Wang Dongmei, Yan Junqiang, Chen Jing, Wu Wenlan, Zhu Xiaoying, Wang Yong
Department of Pathogen Biology, Medical College, Henan University of Science and Technology, No.6, Anhui Road, Jianxi District, Luoyang, 471003, China.
Department of Neurology, The First Affiliated Hospital of Henan University of Science and Technology, Jinghua Road 24, Luoyang, 471003, China.
Cell Mol Neurobiol. 2015 Oct;35(7):1061-71. doi: 10.1007/s10571-015-0201-y. Epub 2015 May 5.

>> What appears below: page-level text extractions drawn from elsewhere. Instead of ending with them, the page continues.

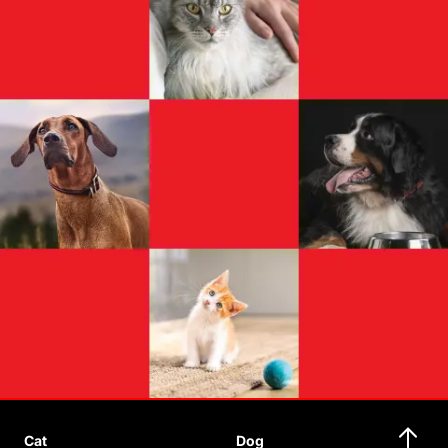
Cat
Dog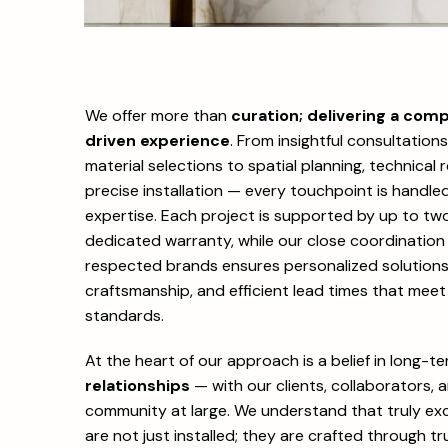
We offer more than
curation; delivering a comp
driven experience
. From insightful consultation
material selections to spatial planning, technical
precise installation — every touchpoint is handle
expertise. Each project is supported by up to two
dedicated warranty, while our close coordination 
respected brands ensures personalized solutions,
craftsmanship, and efficient lead times that meet
standards.
At the heart of our approach is a belief in long-t
relationships
— with our clients, collaborators, 
community at large. We understand that truly exc
are not just installed; they are crafted through tru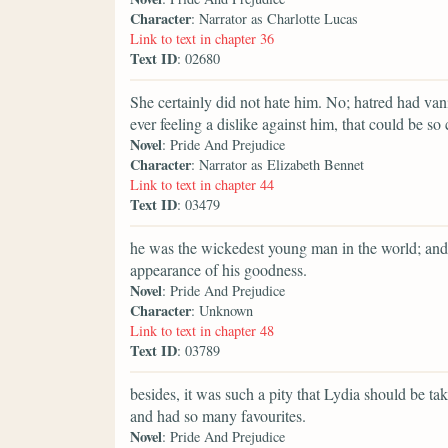
Character
: Narrator as Charlotte Lucas
Link to text in chapter 36
Text ID
: 02680
She certainly did not hate him. No; hatred had va
ever feeling a dislike against him, that could be so 
Novel
: Pride And Prejudice
Character
: Narrator as Elizabeth Bennet
Link to text in chapter 44
Text ID
: 03479
he was the wickedest young man in the world; and 
appearance of his goodness.
Novel
: Pride And Prejudice
Character
: Unknown
Link to text in chapter 48
Text ID
: 03789
besides, it was such a pity that Lydia should be 
and had so many favourites.
Novel
: Pride And Prejudice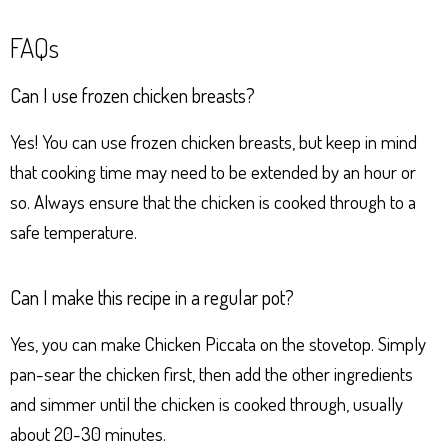
FAQs
Can I use frozen chicken breasts?
Yes! You can use frozen chicken breasts, but keep in mind
that cooking time may need to be extended by an hour or
so. Always ensure that the chicken is cooked through to a
safe temperature.
Can I make this recipe in a regular pot?
Yes, you can make Chicken Piccata on the stovetop. Simply
pan-sear the chicken first, then add the other ingredients
and simmer until the chicken is cooked through, usually
about 20-30 minutes.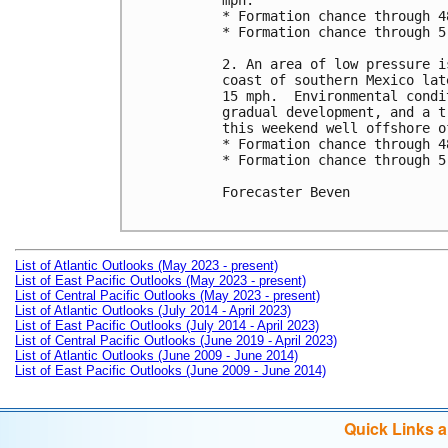
mph.

* Formation chance through 4
* Formation chance through 5
2. An area of low pressure i
coast of southern Mexico lat
15 mph.  Environmental condi
gradual development, and a t
this weekend well offshore o
* Formation chance through 4
* Formation chance through 5
Forecaster Beven

List of Atlantic Outlooks (May 2023 - present)
List of East Pacific Outlooks (May 2023 - present)
List of Central Pacific Outlooks (May 2023 - present)
List of Atlantic Outlooks (July 2014 - April 2023)
List of East Pacific Outlooks (July 2014 - April 2023)
List of Central Pacific Outlooks (June 2019 - April 2023)
List of Atlantic Outlooks (June 2009 - June 2014)
List of East Pacific Outlooks (June 2009 - June 2014)
Quick Links 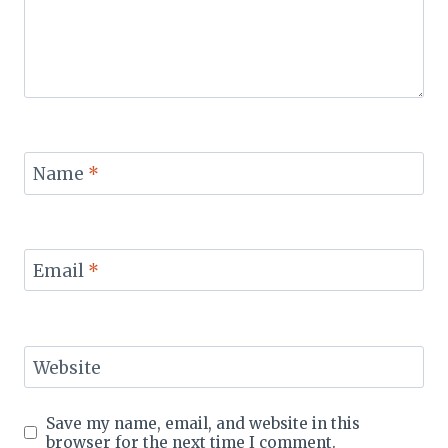
Name
*
Email
*
Website
Save my name, email, and website in this
browser for the next time I comment.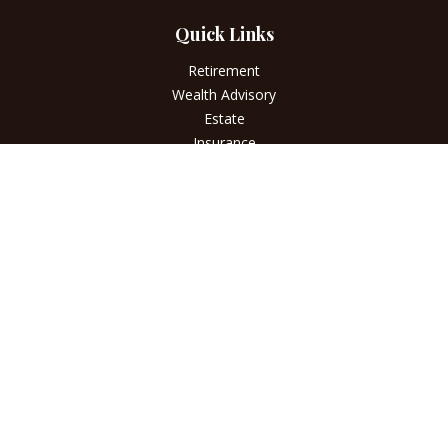
Quick Links
Retirement
Wealth Advisory
Estate
Insurance
Tax
Money
Lifestyle
Latest Articles
All Videos
All Calculators
LPL
Financial Form CRS
Check the background of your financial professional on
FINRA's
BrokerCheck
.
The content is developed from sources believed to be
providing accurate information. The information in this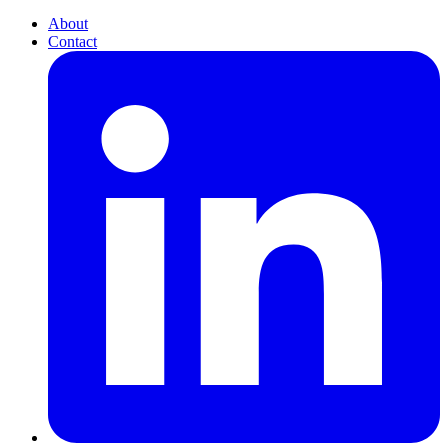
About
Contact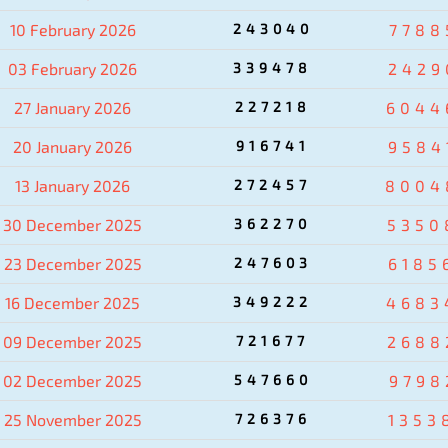
10 February 2026
243040
7788
03 February 2026
339478
2429
27 January 2026
227218
6044
20 January 2026
916741
9584
13 January 2026
272457
8004
30 December 2025
362270
5350
23 December 2025
247603
6185
16 December 2025
349222
4683
09 December 2025
721677
2688
02 December 2025
547660
9798
25 November 2025
726376
1353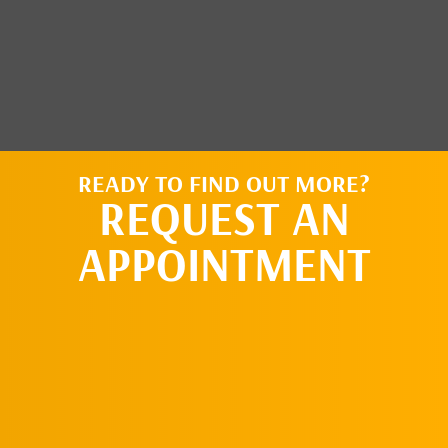
READY TO FIND OUT MORE?
REQUEST AN
APPOINTMENT
CLICK HERE TO
LEARN MORE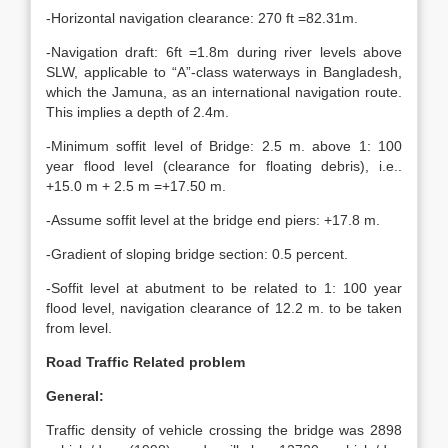
-Horizontal navigation clearance: 270 ft =82.31m.
-Navigation draft: 6ft =1.8m during river levels above
SLW, applicable to “A”-class waterways in Bangladesh,
which the Jamuna, as an international navigation route.
This implies a depth of 2.4m.
-Minimum soffit level of Bridge: 2.5 m. above 1: 100
year flood level (clearance for floating debris), i.e..
+15.0 m + 2.5 m =+17.50 m.
-Assume soffit level at the bridge end piers: +17.8 m.
-Gradient of sloping bridge section: 0.5 percent.
-Soffit level at abutment to be related to 1: 100 year
flood level, navigation clearance of 12.2 m. to be taken
from level.
Road Traffic Related problem
General:
Traffic density of vehicle crossing the bridge was 2898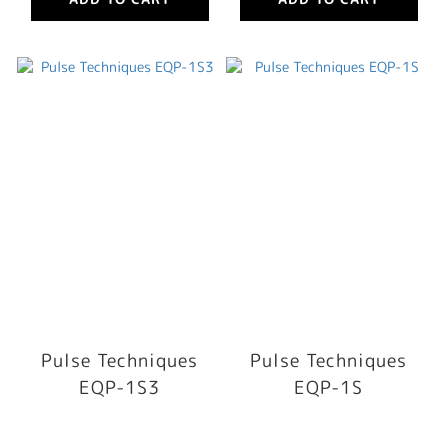
Pulse Techniques
Pulse Techniques
EQP-1S3
EQP-1S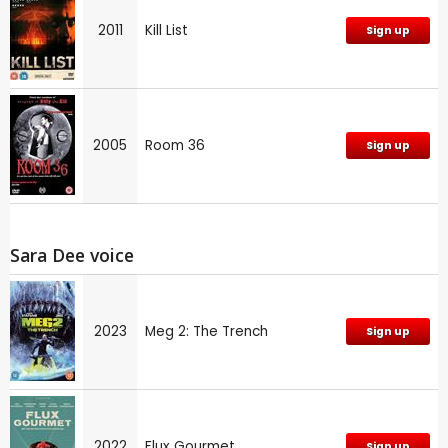
2011
Kill List
Sign up
2005
Room 36
Sign up
Sara Dee voice
2023
Meg 2: The Trench
Sign up
2022
Flux Gourmet
Sign up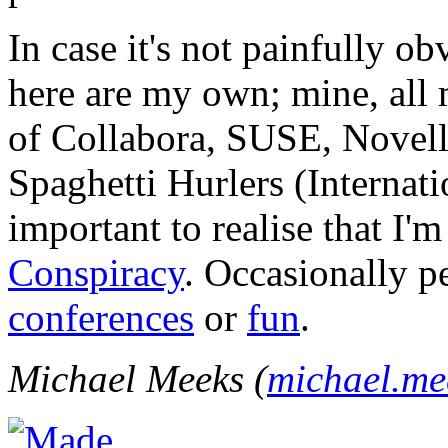
In case it's not painfully ob
here are my own; mine, all m
of Collabora, SUSE, Novel
Spaghetti Hurlers (Internatio
important to realise that I'
Conspiracy
. Occasionally p
conferences
or
fun
.
Michael Meeks (
michael.m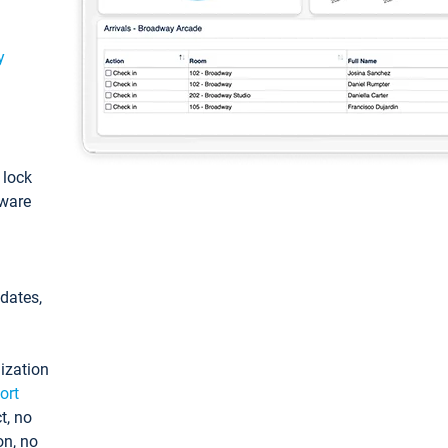
y
: lock
tware
pdates,
ization
ort
t, no
on, no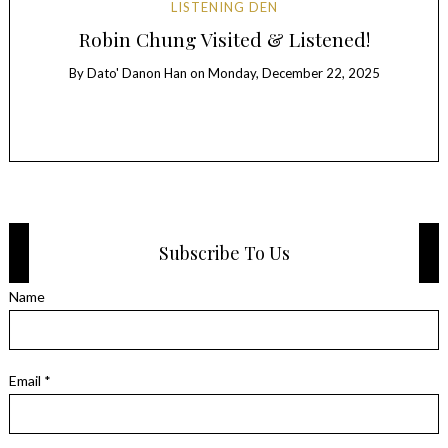
LISTENING DEN
Au
ER
Robin Chung Visited & Listened!
By
Dato' Danon Han
on
Monday, December 22, 2025
B
Subscribe To Us
Name
Email *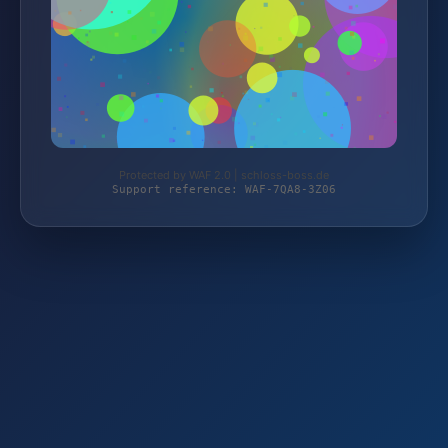
Protected by WAF 2.0 | schloss-boss.de
Support reference: WAF-7QA8-3Z06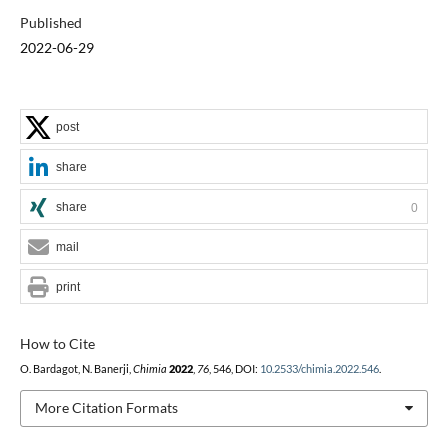
Published
2022-06-29
post
share
share
0
mail
print
How to Cite
O. Bardagot, N. Banerji,
Chimia
2022
,
76
, 546, DOI:
10.2533/chimia.2022.546
.
More Citation Formats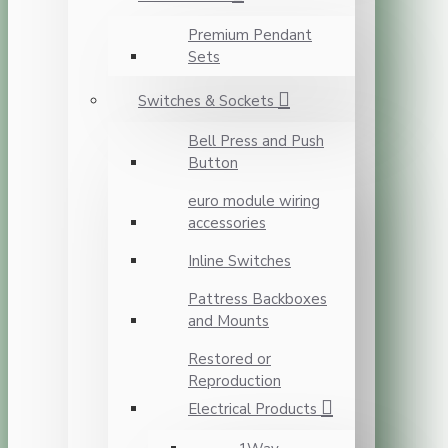
Premium Pendant
Sets
Switches & Sockets
Bell Press and Push
Button
euro module wiring
accessories
Inline Switches
Pattress Backboxes
and Mounts
Restored or
Reproduction
Electrical Products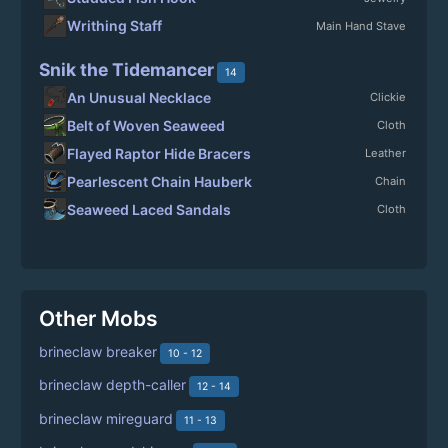
Writhing Staff
Main Hand Stave
Snik the Tidemancer
14
An Unusual Necklace
Clickie
Belt of Woven Seaweed
Cloth
Flayed Raptor Hide Bracers
Leather
Pearlescent Chain Hauberk
Chain
Seaweed Laced Sandals
Cloth
Other Mobs
brineclaw breaker
10 - 12
brineclaw depth-caller
12 - 14
brineclaw mireguard
11 - 13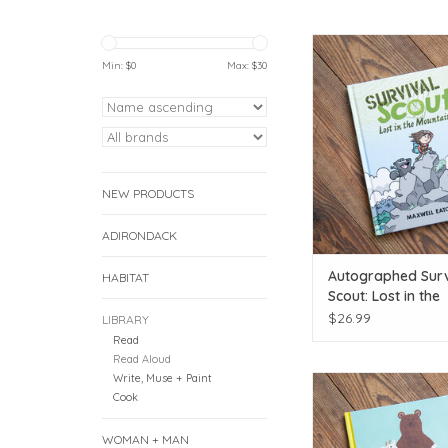
Autographed by loca
Min: $
0
Max: $
30
ADD TO CAR
NEW PRODUCTS
ADIRONDACK
Autographed Surv
HABITAT
Scout: Lost in the
Mountains Book
$26.99
LIBRARY
Read
Read Aloud
Write, Muse + Paint
Move every moun
Cook
ADD TO CAR
WOMAN + MAN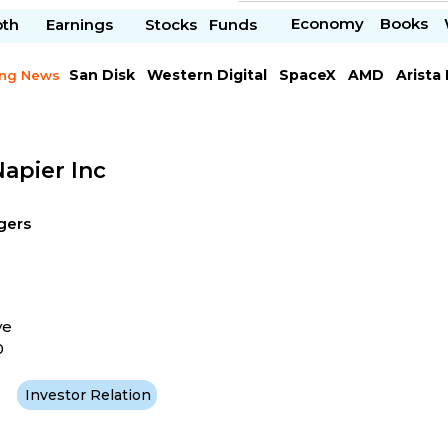
Economy
Books
pth
Earnings
Stocks
Funds
San Disk
Western Digital
SpaceX
AMD
Arista
ing News
Chipotle Mexican
Microsoft
apier Inc
gers
ve
0
Investor Relation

The epidemic and experimental studies have confirmed that the obesity induced by high-fat diet not only caused neuronal insulin resistance, but also induced brain mitochondrial dysfunction as well as learning impairment in mice. Naringin has been reported to posses biological functions which are beneficial to human cognitions, but its protective effects on HFD-induced cognitive deficits and underlying mechanisms have not been well characterized. In the present study Male C57BL/6 J mice were fed either a control or high-fat diet for 20 weeks and then randomized into four groups treated with their respective diets including control diet, control diet + naringin, high-fat diet (HFD), and high-fat diet + naringin (HFDN). The behavioral performance was assessed by using novel object recognition test and Morris water maze test. Hippocampal mitochondrial parameters were analyzed. Then the protein levels of insulin signaling pathway and the AMP-activated protein kinase (AMPK) in the hippocampus were detected by Western blot method. Our results showed that oral administration of naringin significantly improved the learning and memory abilities as evidenced by increasing recognition index by 52.5% in the novel object recognition test and inducing a 1.05-fold increase in the crossing-target number in the probe test, and ameliorated mitochondrial dysfunction in mice caused by HFD consumption. Moreover, naringin significantly enhanced insulin signaling pathway as indicated by a 34.5% increase in the expression levels of IRS-1, a 47.8% decrease in the p-IRS-1, a 1.43-fold increase in the p-Akt, and a 1.89-fold increase in the p-GSK-3β in the hippocampus of the HFDN mice versus HFD mice. Furthermore, the AMPK activity significantly increased in the naringin-treated (100 mg kg(-1) d(-1)) group. These findings suggest that an enhancement in insulin signaling and a decrease in mitochondrial dysfunction through the activation of AMPK may be one of the mechanisms that naringin improves cognitive functions in HFD-induced obese mice.
流行病学和实验研究证实,高脂饮食诱导的肥胖不仅会导致神经元胰岛素抵抗,还会引起小鼠脑线粒体功能障碍以及学习障碍。据报道,柚皮苷具有对人类认知有益的生物学功能,但其对高脂饮食诱导的认知缺陷的保护作用及其潜在机制尚未得到充分阐明。在本研究中,雄性C57BL/6 J小鼠分别给予对照饮食或高脂饮食20周,然后随机分为四组,分别给予各自的饮食,包括对照饮食、对照饮食+柚皮苷、高脂饮食(HFD)和高脂饮食+柚皮苷(HFDN)。通过新颖物体识别测试和莫里斯水迷宫测试评估行为表现。分析海马体线粒体参数。然后通过蛋白质印迹法检测海马体中胰岛素信号通路和AMP激活蛋白激酶(AMPK)的蛋白质水平。我们的结果表明,口服柚皮苷显著改善了学习和记忆能力,在新颖物体识别测试中识别指数增加了52.5%,在探针测试中穿越目标次数增加了1.05倍,证明了这一点,并且改善了由高脂饮食引起的小鼠线粒体功能障碍。此外,与高脂饮食小鼠相比,HFDN小鼠海马体中IRS-1表达水平增加34.5%、p-IRS-1降低47.8%、p-Akt增加1.43倍、p-GSK-3β增加1.89倍,表明柚皮苷显著增强了胰岛素信号通路。此外,在柚皮苷处理组(100 mg kg(-1) d(-1))中,AMPK活性显著增加。这些发现表明,通过激活AMPK增强胰岛素信号和减少线粒体功能障碍可能是柚皮苷改善高脂饮食诱导的肥胖小鼠认知功能的机制之一。